Мама охать и ахать, а портниха знай посылает ее на беременность, а не на рак провериться.
Так и выяснилось, что мама мною беременна.
Отец страшно обрадовался.
– Я этой радости ему никогда не прощу! – кричала мама, поскольку привыкла командовать большим коллективом на фанерно-мебельном комбинате, а там всегда еще грохот, так что говорить тихо не умела. – Я ему говорю: «Ты моей смерти захотел!» – И дальше припоминалась отцу какая-то лодочка, на которой он с кем-то поехал кататься, воспользовавшись тем, что мама как раз умирала родами, производя меня на свет.
И тут еще почему-то отцу в укор напоминалось, что родилась я 8 августа 1950 года, ровно через девять месяцев после смерти маминой мамы, Цили Львовны, которую папа никогда не любил.
И вот мама велела папе пойти в ЗАГС и записать меня Цилей в честь своей мамы. Папа, и правда, тещу не любил и решил назвать меня не Цилей, а Лилей. В ЗАГСе ему сказали, что такого имени нет, можно назвать Лилией, Лилианой, а Лилей нельзя.
– А какие еще есть красивые имена? – посмотрел папа на женщин.
– Греческие имена красивые, – кокетливо сказала одна. – Елена, например.
– Пусть будет Елена, – согласился папа.
Но дома не решился маме признаться в греческой своей склонности, и довольно долго я не знала, что я вовсе не Лиля…
Но я хотела рассказать совсем другую историю – про лису. Ведь по совету Надежды Петровны Половьяновой папа подарил маме не только отрез на юбку, но и полновесную чернобурку, которая непременно должна была быть у жены фронтового офицера. В пять лет я стала шить маленьким куклам наряды, и чем меньше была кукла, тем шикарнее и тщательнее я ее наряжала. У нее было и зимнее пальтецо с капюшоном, и муфточка, и варежки. Я мечтала о совсем крошечной куколке, но чтобы у нее крутились и ручки и ножки – так удобнее было ее наряжать. И мама однажды привезла мне такую из Москвы – это был единственный мамин подарок за всю жизнь, который, действительно, меня осчастливил. Маленькая беленькая куколка была у меня в руках. Ручки и ножки крутились. Я легла с ней спать и даже не злилась на крики гостей за стенкой (громче всех мама); обычно в таких случаях я ее вызывала и просила быть потише, она прерывала хохот, входила ко мне, шипела с раздражением и неудовольствием, и выходила, хохоча, обратно к гостям.

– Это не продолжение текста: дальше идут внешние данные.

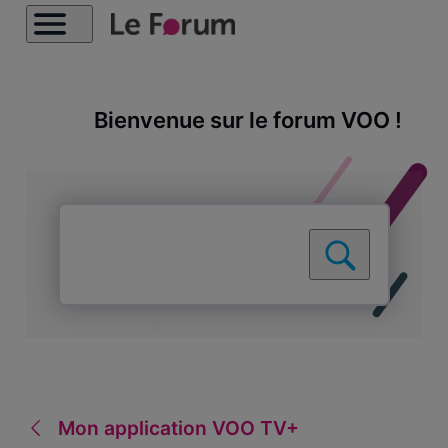
Bienvenue sur le forum VOO !
Mon application VOO TV+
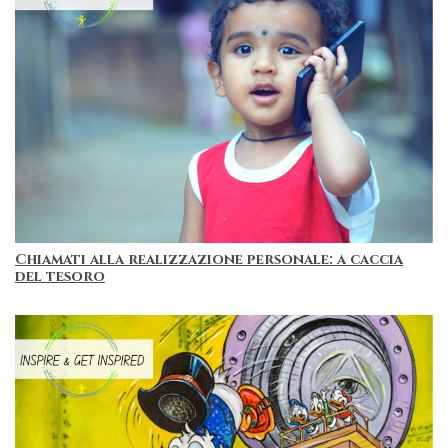
Chiamati alla realizzazione personale: a caccia
del tesoro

А чернобурка по-прежнему украшала мамины плечи. Шила я из обрезков и лоскутков, и как-то само собой родилось подозрение, что я могу отрезать кусочек лисьего меха на шубку куколке. И тогда мама с Надеждой Петровной рассказали мне такую историю. Жила-была такая вот девочка, как я. И у нее была мама. А у мамы была… рыжая лиса. Да, рыжая. И девочка решила из этой рыжей лисы сшить шубку своей кукле. Не маленькой кукле, а большой. И отрезала кусок от маминой лисы. Приходит мама домой и видит, что лиса ее покалечена.
– Ты что натворила?! – кинулась она к дочке. – Ты как смела лисичку изрезать?!

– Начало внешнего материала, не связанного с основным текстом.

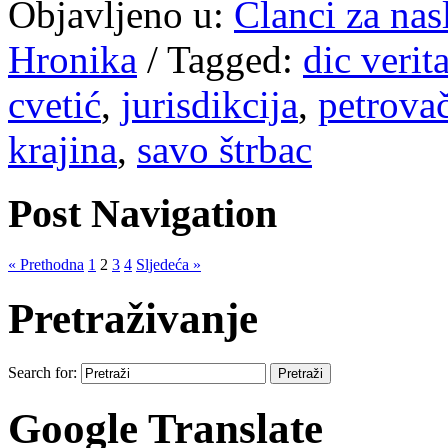
Objavljeno u:
Članci za na
Hronika
/
Tagged:
dic verit
cvetić
,
jurisdikcija
,
petrovač
krajina
,
savo štrbac
Post Navigation
« Prethodna
1
2
3
4
Sljedeća »
Pretraživanje
Search for:
Google Translate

А дочка перепугалась, и как закричит:
– Мамочка, так лисичке ведь не больно!
– Ах, не больно?! – рассердилась мама, – не больно?! – схватила она ножницы и изрезала своей доченьке руки.
– И началось у дочки из-за этого заражение крови… – добавила мама.
– И умерла девочка, – присовокупила жалостливо Надежда Петровна.
– Правда, мама эта от горя потом повесилась… – сказала моя мама и посмотрела на меня с укором.